## How to complete this task
Count every line in the data that contains the word "pixels", then report that number alone.

Recorded data:

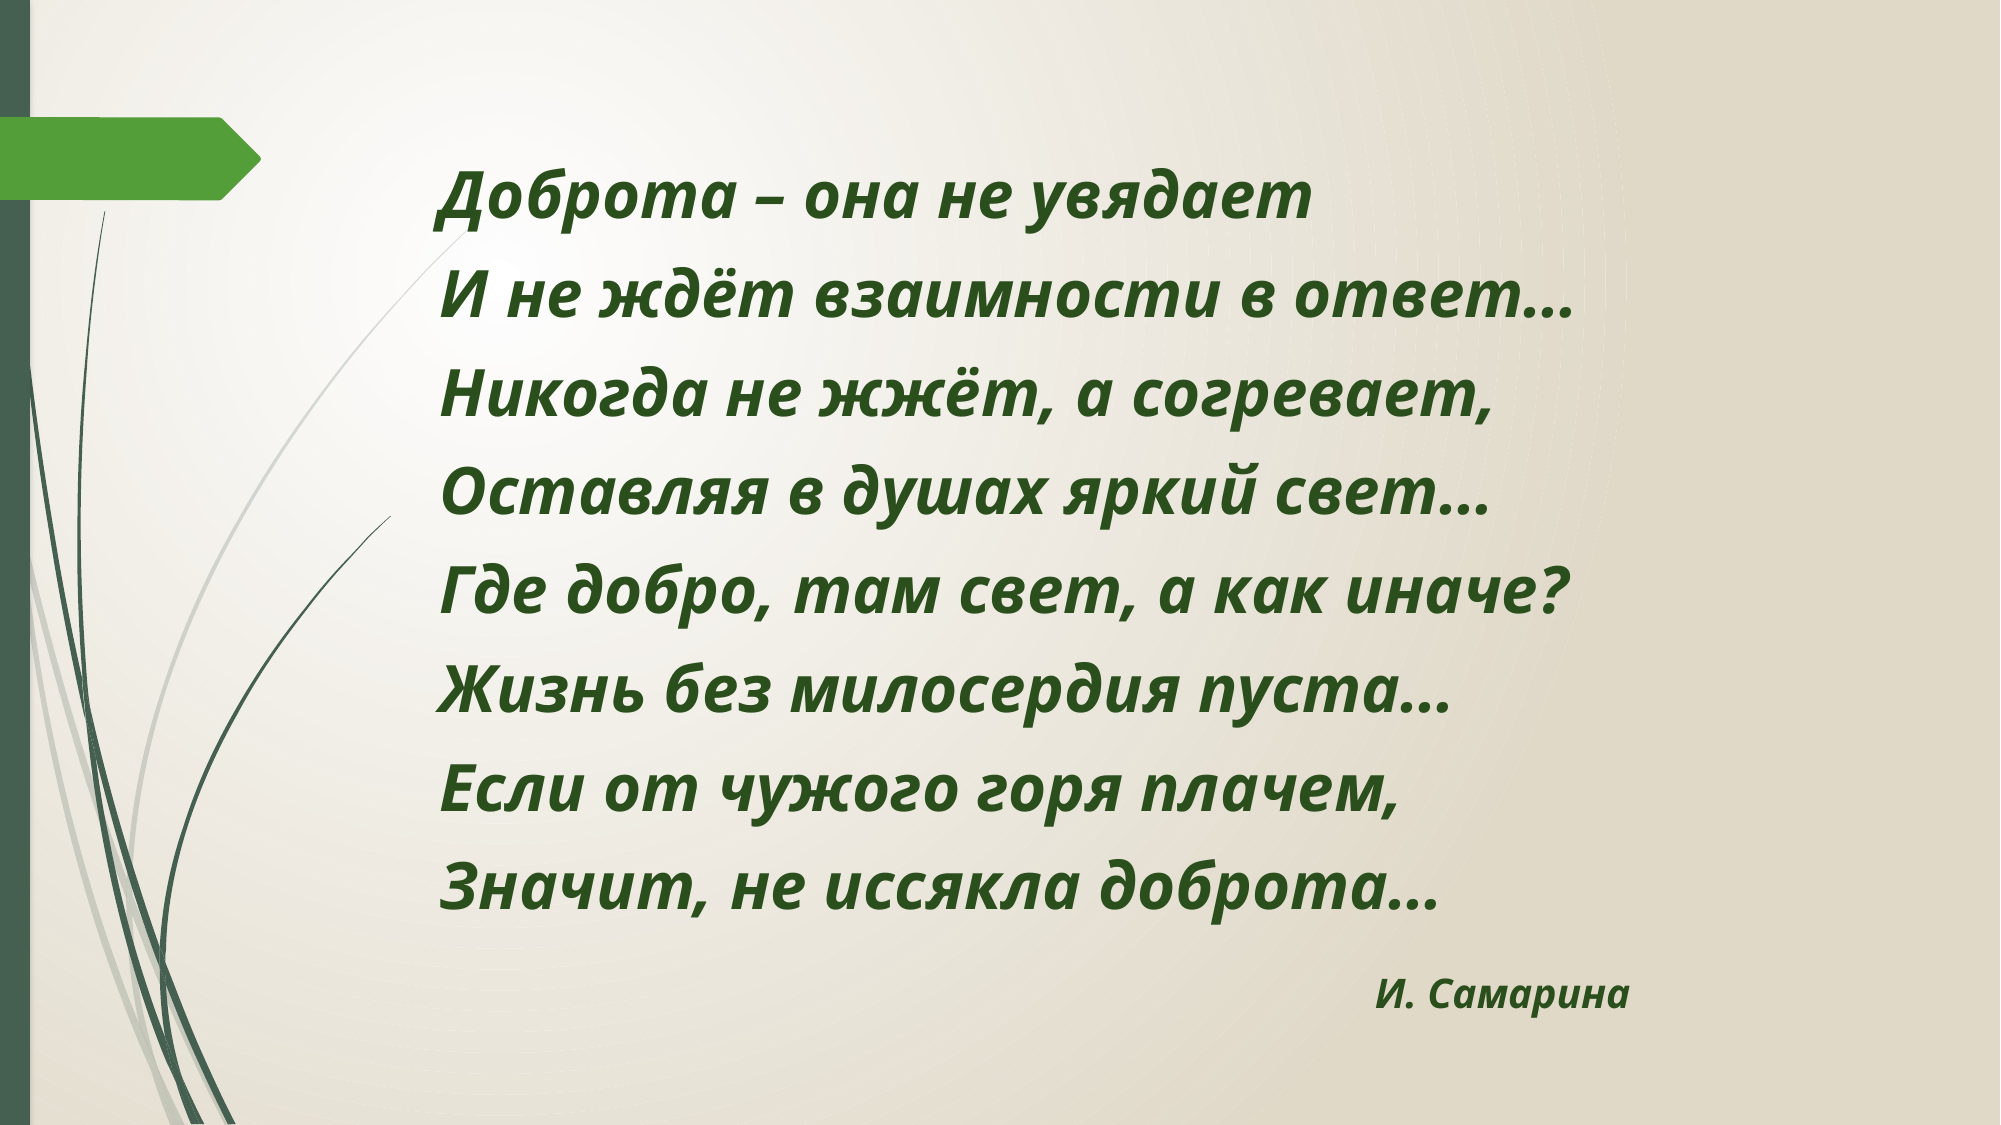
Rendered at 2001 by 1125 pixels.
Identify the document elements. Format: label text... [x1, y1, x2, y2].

list Доброта – она не увядает И не ждёт взаимности в ответ… Никогда не жжёт, а согревает, Оставляя в душах яркий свет… Где добро, там свет, а как иначе? Жизнь без милосердия пуста… Если от чужого горя плачем, Значит, не иссякла доброта… И. Самарина [424, 145, 1888, 1037]
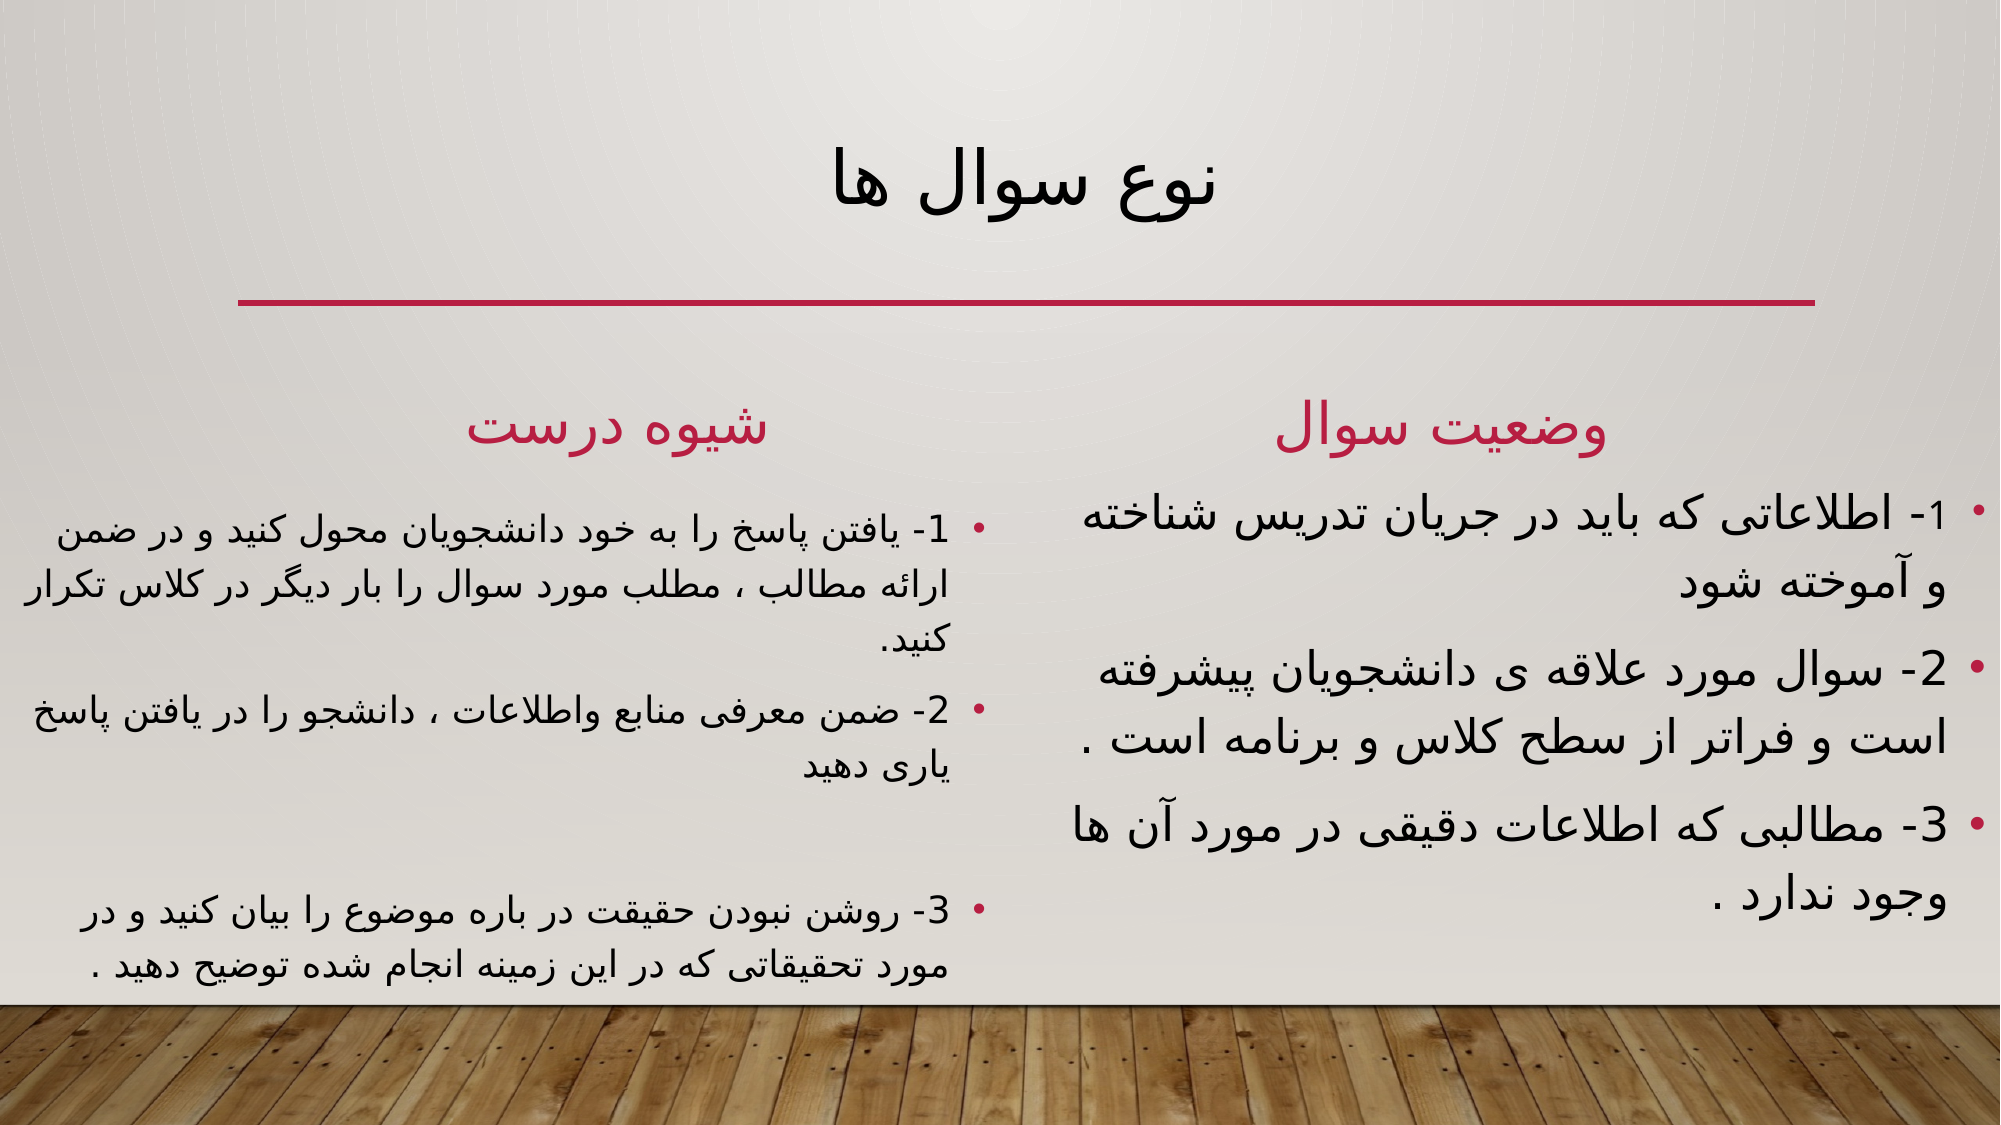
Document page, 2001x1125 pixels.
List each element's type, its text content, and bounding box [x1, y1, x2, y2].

list شیوه درست [237, 331, 1000, 463]
list 1- اطلاعاتی که باید در جریان تدریس شناخته و آموخته شود 2- سوال مورد علاقه ی دانشجویان پیشرفته است و فراتر از سطح کلاس و برنامه است . 3- مطالبی که اطلاعات دقیقی در مورد آن ها وجود ندارد . [1051, 462, 2000, 994]
list وضعیت سوال [1051, 331, 1814, 462]
list 1- یافتن پاسخ را به خود دانشجویان محول کنید و در ضمن ارائه مطالب ، مطلب مورد سوال را بار دیگر در کلاس تکرار کنید. 2- ضمن معرفی منابع واطلاعات ، دانشجو را در یافتن پاسخ یاری دهید 3- روشن نبودن حقیقت در باره موضوع را بیان کنید و در مورد تحقیقاتی که در این زمینه انجام شده توضیح دهید . [0, 488, 1000, 994]
picture [0, 1005, 2000, 1125]
title نوع سوال ها [237, 131, 1814, 306]
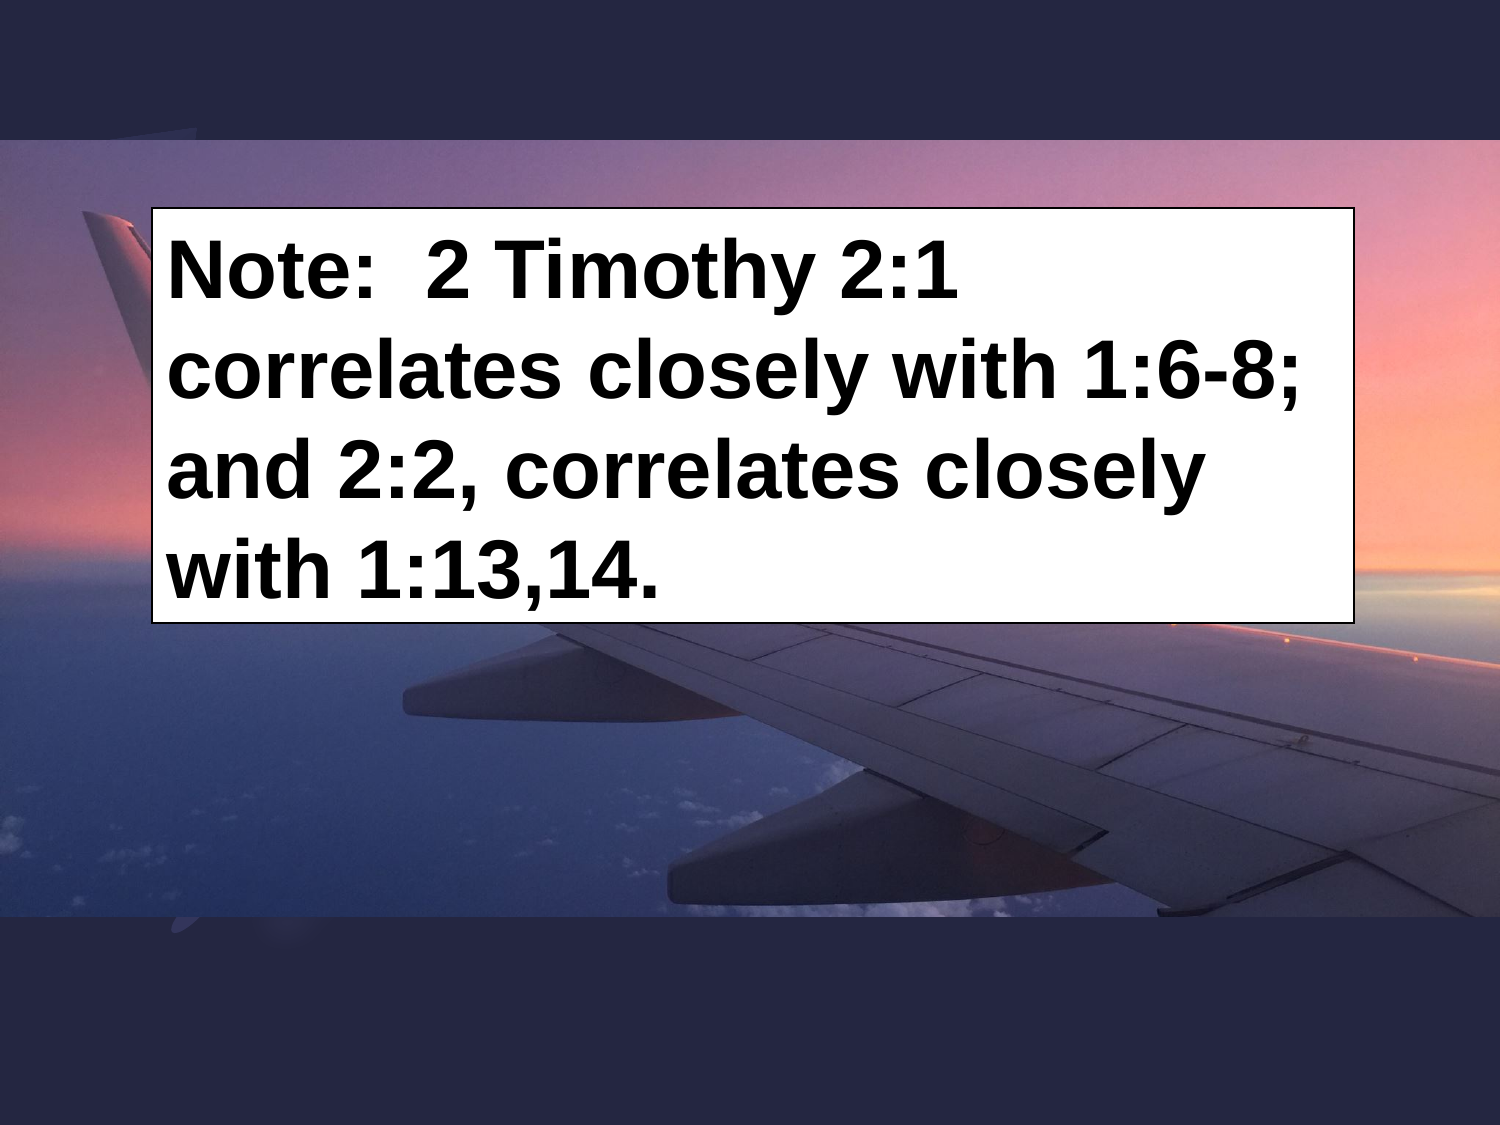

## Problem solution
2